Here's my Numpy code that constructs classifier_images (mix(A_in, A_out)):
reconstr_images = sess.run(A_out, feed_dict={A_in: orig_images})
half_and_half_images = np.concatenate((reconstr_images[:batch_size/2], orig_images[batch_size/2:]))
half_and_half_labels = np.zeros(labels.shape)
half_and_half_labels[batch_size/2:] = 1
random_indices = np.random.permutation(batch_size)
classifier_images = half_and_half_images[random_indices]
classifier_labels = half_and_half_labels[random_indices]
How do I convert it into TensorFlow node?
You can connect your models directly. In other words, you don't use placeholder for B's inputs, but use your mixture of A_in and A_out. If you just want to run B, you can still feed your inputs into the tensors that are coming from A. Feeding only placeholders is common, but TensorFlow supports feeding a value into any tensor. If it makes it easier to think about, you can pass the A's outputs through tf.identity so that you have something like a placeholder.
Another approach is what is usually done in GANs (where the generator output is fed into discriminator).
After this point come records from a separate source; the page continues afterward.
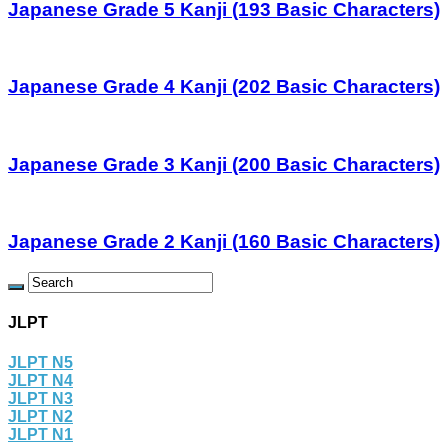
Japanese Grade 5 Kanji (193 Basic Characters)
Japanese Grade 4 Kanji (202 Basic Characters)
Japanese Grade 3 Kanji (200 Basic Characters)
Japanese Grade 2 Kanji (160 Basic Characters)
JLPT
JLPT N5
JLPT N4
JLPT N3
JLPT N2
JLPT N1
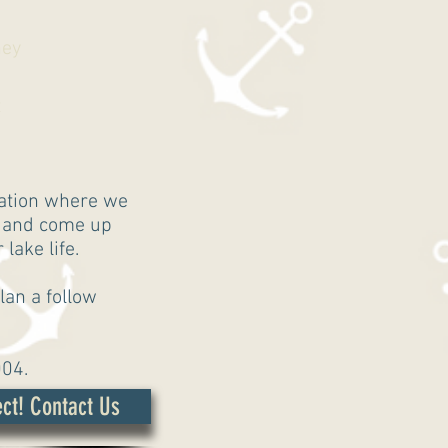
ney
t
uation where we
, and come up
lake life.
lan a follow
004.
ct! Contact Us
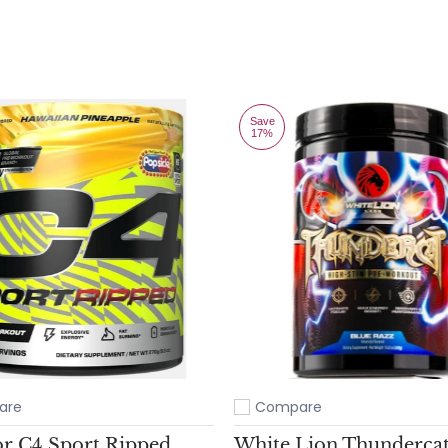
Save
17%
are
Compare
ompare
Add to compare
or C4 Sport Ripped
White Lion Thunderca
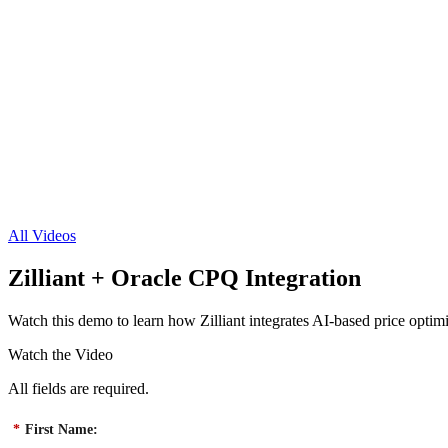
All Videos
Zilliant + Oracle CPQ Integration
Watch this demo to learn how Zilliant integrates AI-based price optim
Watch the Video
All fields are required.
*
First Name:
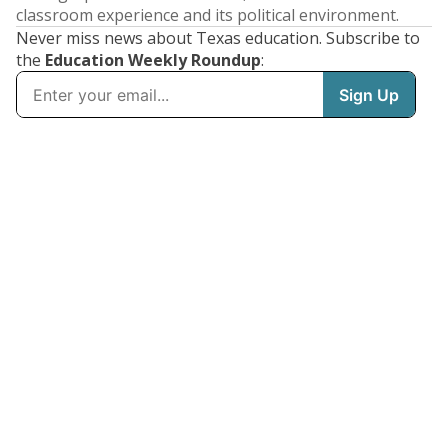
classroom experience and its political environment.
Never miss news about Texas education. Subscribe to
the
Education Weekly Roundup
:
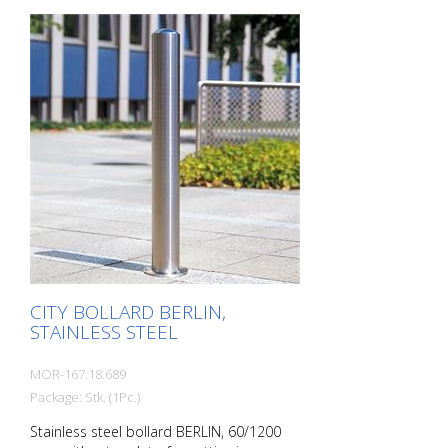
transition from the triple-brushed
stainless steel surface to the highly
polished cap gives the bollard a noble
character. A sophisticated bollard,
durable and timelessly representative.
Features for CITY bollard BERLIN Stainless
steel bollard with polished cap Above-
ground height: 900 mm Accessories:
Stainless steel base ring for an elegant
finish. Suitable for all versions. All versions
optionally with chain eyelets (on request).
CITY BOLLARD BERLIN,
STAINLESS STEEL
MOR-167.18.689
Package: Stk. (1Pc.)
Stainless steel bollard BERLIN, 60/1200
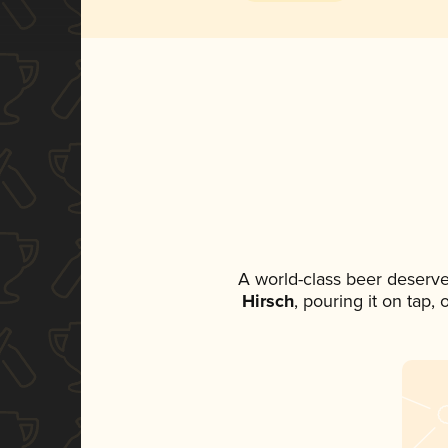
A world-class beer deserve
Hirsch
, pouring it on tap,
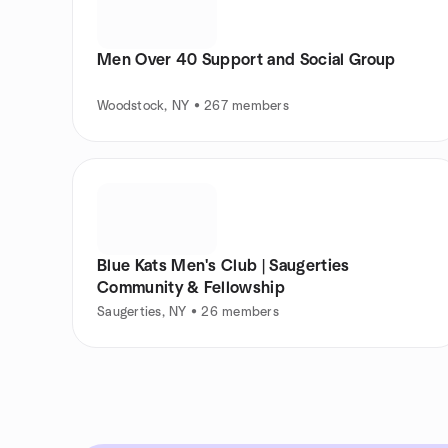
Men Over 40 Support and Social Group
Woodstock, NY • 267 members
Blue Kats Men's Club | Saugerties
Community & Fellowship
Saugerties, NY • 26 members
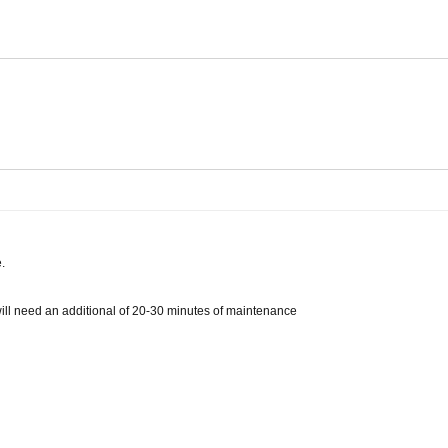
.
 will need an additional of 20-30 minutes of maintenance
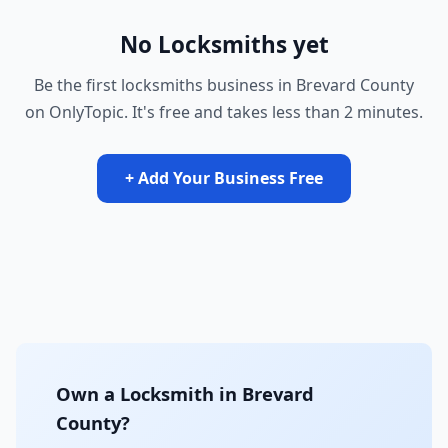
No Locksmiths yet
Be the first locksmiths business in Brevard County
on OnlyTopic. It's free and takes less than 2 minutes.
+ Add Your Business Free
Own a Locksmith in Brevard
County?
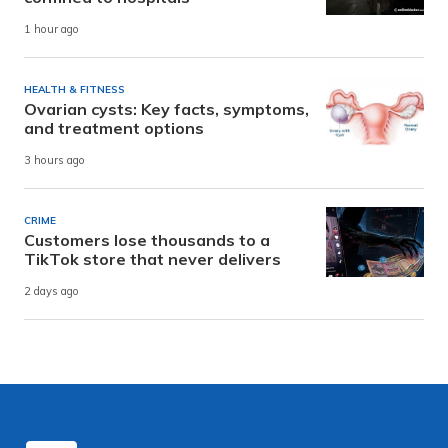
1 hour ago
HEALTH & FITNESS
Ovarian cysts: Key facts, symptoms,
and treatment options
3 hours ago
CRIME
Customers lose thousands to a
TikTok store that never delivers
2 days ago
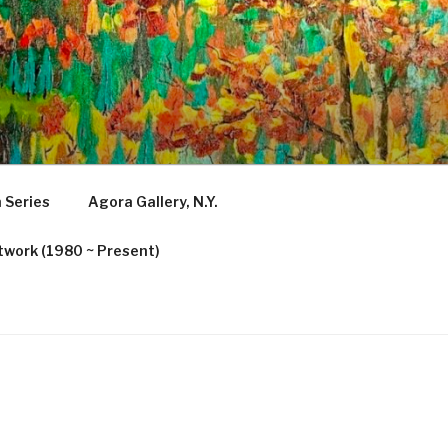
 Series
Agora Gallery, N.Y.
twork (1980 ~ Present)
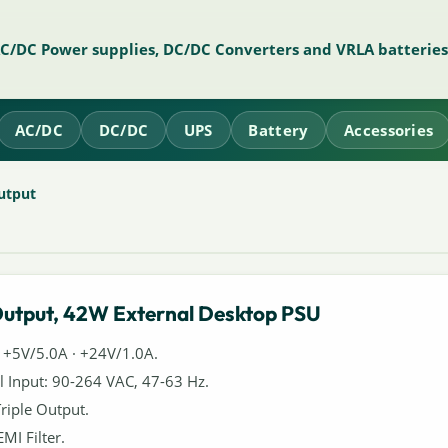
AC/DC Power supplies, DC/DC Converters and VRLA batteries
AC/DC
DC/DC
UPS
Battery
Accessories
utput
Output, 42W External Desktop PSU
 +5V/5.0A · +24V/1.0A.
l Input: 90-264 VAC, 47-63 Hz.
Triple Output.
EMI Filter.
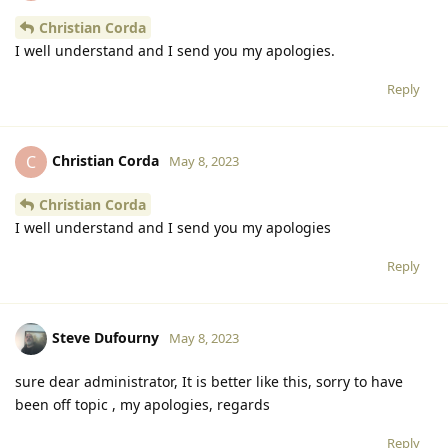
Christian Corda
I well understand and I send you my apologies.
Reply
Christian Corda
C
May 8, 2023
Christian Corda
I well understand and I send you my apologies
Reply
Steve Dufourny
May 8, 2023
sure dear administrator, It is better like this, sorry to have
been off topic , my apologies, regards
Reply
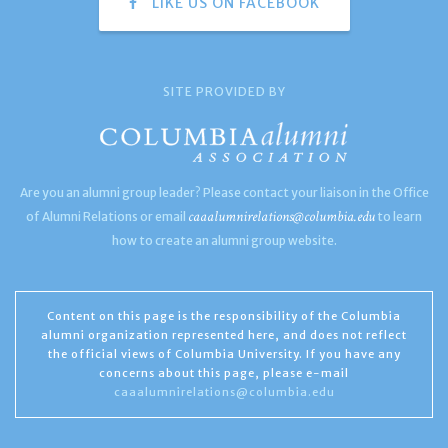
LIKE US ON FACEBOOK
SITE PROVIDED BY
Are you an alumni group leader? Please contact your liaison in the Office
caaalumnirelations@columbia.edu
of Alumni Relations or email
to learn
how to create an alumni group website.
Content on this page is the responsibility of the Columbia
alumni organization represented here, and does not reflect
the official views of Columbia University. If you have any
concerns about this page, please e-mail
caaalumnirelations@columbia.edu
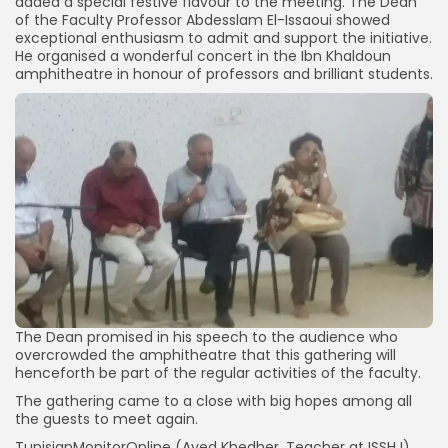
added a special festive flavour to the meeting. The Dean
of the Faculty Professor Abdesslam El-Issaoui showed
exceptional enthusiasm to admit and support the initiative.
He organised a wonderful concert in the Ibn Khaldoun
amphitheatre in honour of professors and brilliant students.
The Dean promised in his speech to the audience who
overcrowded the amphitheatre that this gathering will
henceforth be part of the regular activities of the faculty.
The gathering came to a close with big hopes among all
the guests to meet again.
TunisianMonitorOnline (Ayed Khedher, Teacher at ISSHJ)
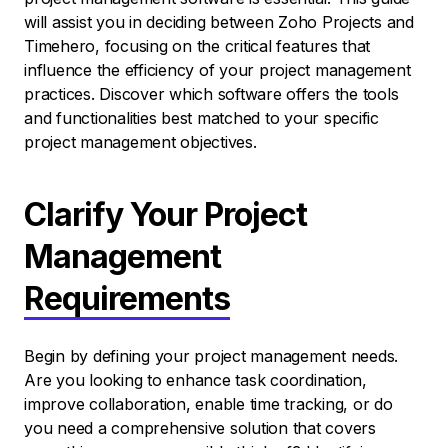
will assist you in deciding between Zoho Projects and
Timehero, focusing on the critical features that
influence the efficiency of your project management
practices. Discover which software offers the tools
and functionalities best matched to your specific
project management objectives.
Clarify Your Project
Management
Requirements
Begin by defining your project management needs.
Are you looking to enhance task coordination,
improve collaboration, enable time tracking, or do
you need a comprehensive solution that covers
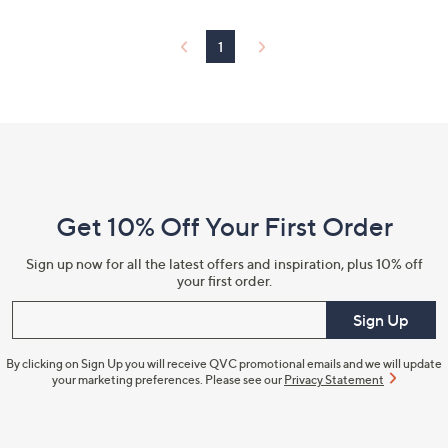
1
Footer
Navigation
and
Get 10% Off Your First Order
Information
Sign up now for all the latest offers and inspiration, plus 10% off
your first order.
Enter your email
Sign Up
By clicking on Sign Up you will receive QVC promotional emails and we will update
your marketing preferences. Please see our
Privacy Statement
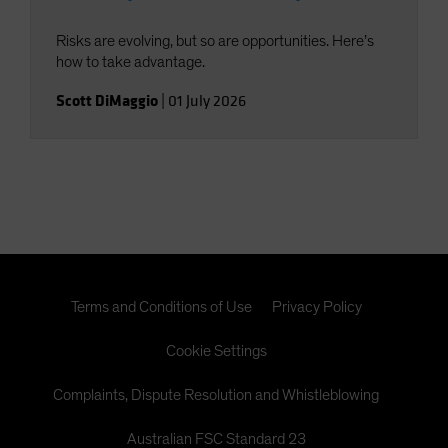
Risks are evolving, but so are opportunities. Here’s
how to take advantage.
Scott DiMaggio
|
01 July 2026
Terms and Conditions of Use
Privacy Policy
Cookie Settings
Complaints, Dispute Resolution and Whistleblowing
Australian FSC Standard 23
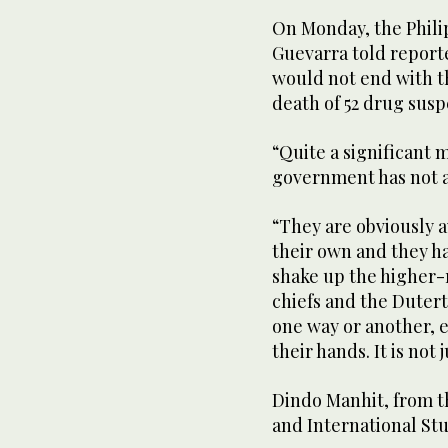
On Monday, the Phili
Guevarra told reporte
would not end with th
death of 52 drug susp
“Quite a significant 
government has not a
“They are obviously a
their own and they hav
shake up the higher-
chiefs and the Dutert
one way or another, 
their hands. It is not 
Dindo Manhit, from th
and International Stu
You can create two "towers" of operations that share the variables. One tower will be just B and you can feed your inputs into B's placeholders to run just B. Another tower can be B on top of A, which you can use to run/train A and B together. The Bs in these two towers will have the same structure and share variables, but have separate ops. This approach is likely the cleanest and most flexible.